Here’s a look at 4 ways data analytics are already transforming agriculture.
1) Boosting productivity and innovation
With global food demand set to surge almost twofold by 2050, it will be incumbent upon farmers and agricultural suppliers to harness data and innovation to improve productivity and feed a growing global population.
Armed with data from soil sensors, GPS-equipped tractors, and external sources such as local weather channels, farmers who implement precision agriculture are gaining unprecedented visibility into their operations. This enables them to better manage key resources including seed, fertiliser, and pesticides, while increasing productivity.
John Deere provides a case study in how farmers can effectively utilise data. The company’s myjohndeere.com online portal aggregates data from soil probes and sensors that have been outfitted onto its equipment to gather information as the equipment and machinery moves about the farm. The portal also includes data from outside sources, including other farmers, offering insights into productivity under a wide range of conditions – vital information that can help farmers optimise their own planning and productivity while better managing resources.
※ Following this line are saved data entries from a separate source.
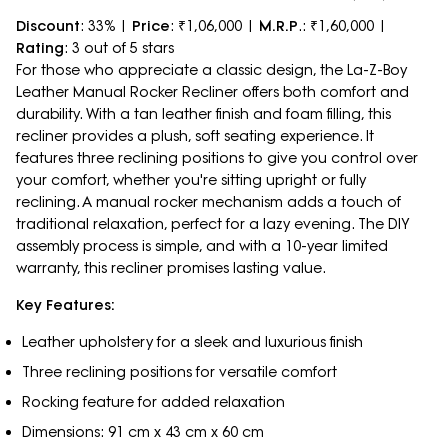
Discount
: 33% |
Price
: ₹1,06,000 |
M.R.P
.: ₹1,60,000 |
Rating
: 3 out of 5 stars
For those who appreciate a classic design, the La-Z-Boy
Leather Manual Rocker Recliner offers both comfort and
durability. With a tan leather finish and foam filling, this
recliner provides a plush, soft seating experience. It
features three reclining positions to give you control over
your comfort, whether you're sitting upright or fully
reclining. A manual rocker mechanism adds a touch of
traditional relaxation, perfect for a lazy evening. The DIY
assembly process is simple, and with a 10-year limited
warranty, this recliner promises lasting value.
Key Features:
Leather upholstery for a sleek and luxurious finish
Three reclining positions for versatile comfort
Rocking feature for added relaxation
Dimensions: 91 cm x 43 cm x 60 cm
The payoff can be tremendous: A study published in the journal Nature found that ending nutrient overuse, combined with sustainable intensification, could increase production of maize, wheat, and rice by 30 percent.
When farmers have access to abundant data, they have the information and insights they need to know when, where, and how to plant – down to a granular level.
2) Managing environmental challenges
Climate change and other environmental challenges rank amongst the biggest threats to agricultural productivity, but data-driven farming can help make it easier for farmers to navigate shifts in environmental conditions, helping to combat climate change by enabling smarter resource management.
With precision farming, farmers can continuously monitor crop health and other natural events, and predictive analytics can even alert farmers to likely problems with pests or disease. Utilising data on crop inputs and resource management, farmers can adapt accordingly to head off adverse events and mitigate damage to productivity.
3) Cost savings and business opportunities
The agriculture industry and the broader global economy stand to gain big from data-driven farming. According to scholars at Tufts University, smarter farming practices could generate $2.3 trillion in cost savings and business opportunities annually – and $ 250 billion of those yearly savings could come from AI and data analytics alone.
Those serious savings can help farmers better manage risk and cushion themselves against the vagaries of domestic and global markets.
4) Better supply chain management
The agricultural supply chain is slated to see some of the most transformative impacts of precision agriculture technologies like data analytics.
Farmers will have an easier time tracing their products throughout the supply chain, while retailers, distributors, and other key stakeholders will be better equipped to tailor their product offerings and services according to the needs of the agricultural market, thanks to the growing availability of rich data and actionable insights.
That’s the benefit of precision agriculture and data-driven farming: It doesn’t just make farmers smarter, more productive, and more efficient. It’s on course to reshape the entire agricultural economy – and to help feed billions of people in the process.